=== Begin Enclosure ===

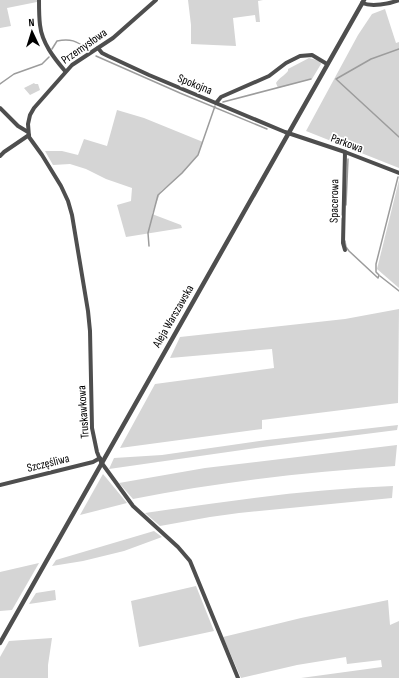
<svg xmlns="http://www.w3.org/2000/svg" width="399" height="678" font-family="'Sofia Sans Condensed',sans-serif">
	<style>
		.green { fill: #d5d5d5 }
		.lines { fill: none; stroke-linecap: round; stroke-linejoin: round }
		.stream { stroke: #9c9c9c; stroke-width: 1.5 }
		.minor { stroke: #4e4e4e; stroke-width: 4 }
		.tertiary { stroke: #4e4e4e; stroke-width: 4.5 }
		.labels { text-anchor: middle; stroke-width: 3.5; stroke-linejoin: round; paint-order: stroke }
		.street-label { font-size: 12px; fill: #000; stroke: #fff }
	</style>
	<rect width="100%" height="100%" fill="#fff"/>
	<!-- green -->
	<g class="green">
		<path d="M0,0h37v2l-30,6 4,18 -11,2z"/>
		<path d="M188,0h75l-5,1 2,21h-4l-1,-7 -22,3 3,28 -45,-2v-19z"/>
		<path d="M385,9l11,34 3,-1v126l-93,-37 52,-96 14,-21z"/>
		<path d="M309,58l11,3 1,3 -9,15 -34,9 -2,-5c3,-5 8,-7 12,-12v-2z"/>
		<path d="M34,83l1,1h3l2,6 -10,5 -6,-7z"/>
		<path d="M117,110l27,8 59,24 -4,11 -17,21 -21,17 -9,23 29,11 1,3 -56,9 -9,-32 14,-4 1,-13 -26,-9 -20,-10 -16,-5 -17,1 -8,-14h17l16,4 6,-16 23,7z"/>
		<path d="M399,180v108l-22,-19z"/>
		<path d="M399,309l-1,94 -136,17v9l-142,19 35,-64 119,-16 -2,-19 -102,9 10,-21 165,-18z"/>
		<path d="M398,425l-1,5 -134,17 -154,22 5,-11 48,-3 105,-15z"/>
		<path d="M397,445l-2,21c-88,6 -176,16 -262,33l-14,-16 86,-15z"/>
		<path d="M103,474l24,29 -47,12z"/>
		<path d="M393,486l-1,12 -153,15 -29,4 -50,9 -15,-13c82,-12 165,-24 248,-27z"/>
		<path d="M154,531l8,6 -38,14 -41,10 -31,5 4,-6z"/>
		<path d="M39,563l-27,47 -12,1v-39z"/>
		<path d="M196,586l18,45 -75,16 -8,-46z"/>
		<path d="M55,590l1,10 -27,4 7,-11z"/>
		<path d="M388,600l2,25 9,-4v57h-98l81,-11 -1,-7 -34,4 -1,-7 -49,8 -56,13 -18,-41 78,-19z"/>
		<path d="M52,638l-4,27v13h-48v-21l9,-16z"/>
	</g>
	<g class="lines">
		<!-- stream -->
		<g class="stream">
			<path d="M52,49l5,-8c13,-3 20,0 30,8"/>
			<path d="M399,49l-28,10 -35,20 63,58"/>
			<path d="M96,56l84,37 87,36"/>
			<path d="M0,84l14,-10 28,-10 7,-7"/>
			<path d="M223,102l88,-23"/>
			<path d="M346,205l2,-46"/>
			<path d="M345,241l1,6 3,4 29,27 1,-3 -3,-3v-8l22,-87"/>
			<path d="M149,246l-1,-13 10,-38 24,-22 16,-18 17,-49"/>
			<path d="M380,276l19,15"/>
		</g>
		<!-- minor -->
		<g class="minor">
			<path d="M39,0c0,8 0,17 1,25 2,18 14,33 25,46"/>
			<path d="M156,0l-43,38 -41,27 -38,43 -4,7 -2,9 1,13 13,18 19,31 7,15 4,14 16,96 2,20 2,97 5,24 4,10 32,44 45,41 12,14 48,117"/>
			<path d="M362,3c10,4 27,1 37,-3"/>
			<path d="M98,48l4,5 6,3 41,19 136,57 60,20 54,21"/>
			<path d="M216,103l5,-6 48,-21 17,-13 14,-7 12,-1 15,9"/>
			<path d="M0,108l18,18 10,6"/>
			<path d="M0,156l4,-4 25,-17"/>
			<path d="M345,250l-2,-7 2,-91"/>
			<path d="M0,485l93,-23 7,-4"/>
		</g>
		<!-- tertiary -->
		<path class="tertiary" d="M0,643l364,-643"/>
	</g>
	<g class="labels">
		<!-- street labels -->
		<g class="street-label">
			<text transform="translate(84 46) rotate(-35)" y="4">Przemysłowa</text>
			<text transform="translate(195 84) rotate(22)" y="4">Spokojna</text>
			<text transform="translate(347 143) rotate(20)" y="4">Parkowa</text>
			<text transform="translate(334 201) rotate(-89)" y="4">Spacerowa</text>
			<text transform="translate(173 316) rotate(-60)" y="4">Aleja Warszawska</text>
			<text transform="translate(83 412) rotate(-94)" y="4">Truskawkowa</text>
			<text transform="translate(48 463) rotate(-14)" y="4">Szczęśliwa</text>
		</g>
	</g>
	<!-- north arrow -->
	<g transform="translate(32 32) rotate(356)" stroke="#ffffff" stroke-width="3" paint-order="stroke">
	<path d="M0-3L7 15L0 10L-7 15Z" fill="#000000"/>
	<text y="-6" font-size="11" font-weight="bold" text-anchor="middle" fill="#000000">N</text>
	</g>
</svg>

=== End Enclosure ===

Read the entries and show each line that mentions "lines".

Expected output
		.lines { fill: none; stroke-linecap: round; stroke-linejoin: round }
	<g class="lines">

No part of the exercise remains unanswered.